WHAT THE TASK ASKS
Every entry below is to be copied exactly, apart from any picture it holds.

DATASET
-*-

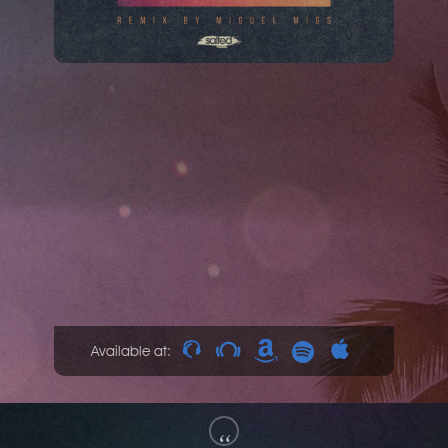
Available at:
“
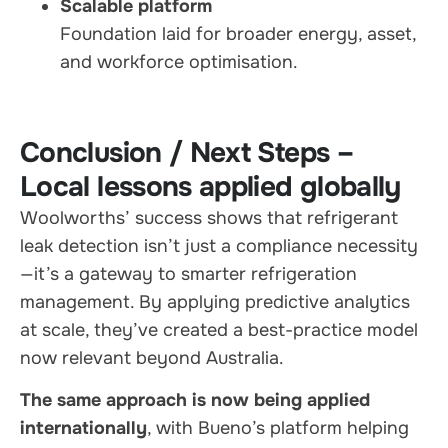
Scalable platform
Foundation laid for broader energy, asset,
and workforce optimisation.
Conclusion / Next Steps –
Local lessons applied globally
Woolworths’ success shows that refrigerant
leak detection isn’t just a compliance necessity
—it’s a gateway to smarter refrigeration
management. By applying predictive analytics
at scale, they’ve created a best-practice model
now relevant beyond Australia.
The same approach is now being applied
internationally
, with Bueno’s platform helping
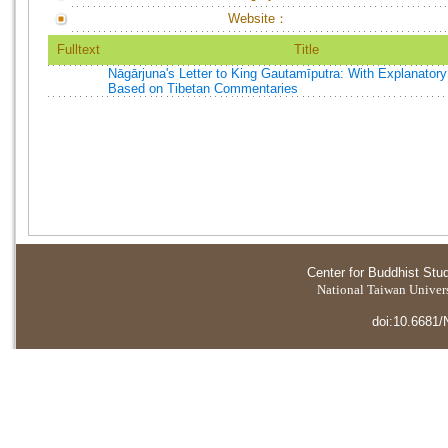
Website：
Fulltext
Title
Nāgārjuna's Letter to King Gautamīputra: With Explanator
Based on Tibetan Commentaries
Center for Buddhist Stu
National Taiwan Universi
doi:10.6681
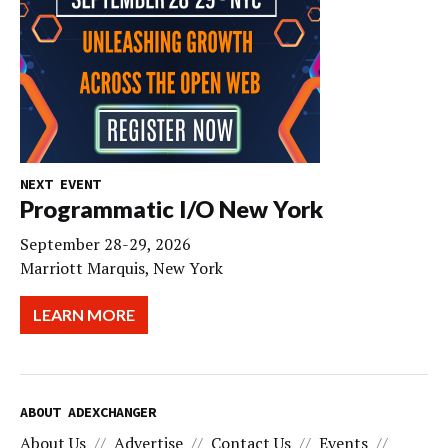
NEXT EVENT
Programmatic I/O New York
September 28-29, 2026
Marriott Marquis, New York
LEARN MORE
ABOUT ADEXCHANGER
About Us
Advertise
Contact Us
Events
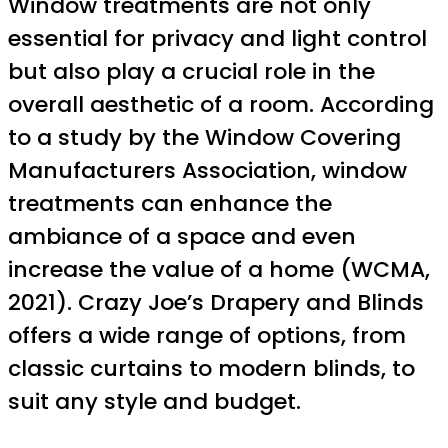
Window treatments are not only
essential for privacy and light control
but also play a crucial role in the
overall aesthetic of a room. According
to a study by the Window Covering
Manufacturers Association, window
treatments can enhance the
ambiance of a space and even
increase the value of a home (WCMA,
2021). Crazy Joe’s Drapery and Blinds
offers a wide range of options, from
classic curtains to modern blinds, to
suit any style and budget.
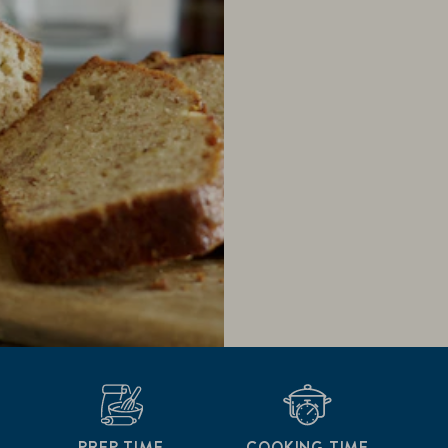
PREP TIME
COOKING TIME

-*-

YOUR RESPONSE
Available at:
“
Scalable platform
Foundation laid for broader energy, asset,
and workforce optimisation.
Conclusion / Next Steps –
Local lessons applied globally
Woolworths’ success shows that refrigerant
leak detection isn’t just a compliance necessity
—it’s a gateway to smarter refrigeration
management. By applying predictive analytics
at scale, they’ve created a best-practice model
now relevant beyond Australia.
The same approach is now being applied
internationally
, with Bueno’s platform helping
Website：
Fulltext
Title
Nāgārjuna's Letter to King Gautamīputra: With Explanator
Based on Tibetan Commentaries
Center for Buddhist Stu
National Taiwan Universi
doi:10.6681
NEXT EVENT
Programmatic I/O New York
September 28-29, 2026
Marriott Marquis, New York
LEARN MORE
ABOUT ADEXCHANGER
About Us
Advertise
Contact Us
Events
Window treatments are not only
essential for privacy and light control
but also play a crucial role in the
overall aesthetic of a room. According
to a study by the Window Covering
Manufacturers Association, window
treatments can enhance the
ambiance of a space and even
increase the value of a home (WCMA,
2021). Crazy Joe’s Drapery and Blinds
offers a wide range of options, from
classic curtains to modern blinds, to
suit any style and budget.
PREP TIME
COOKING TIME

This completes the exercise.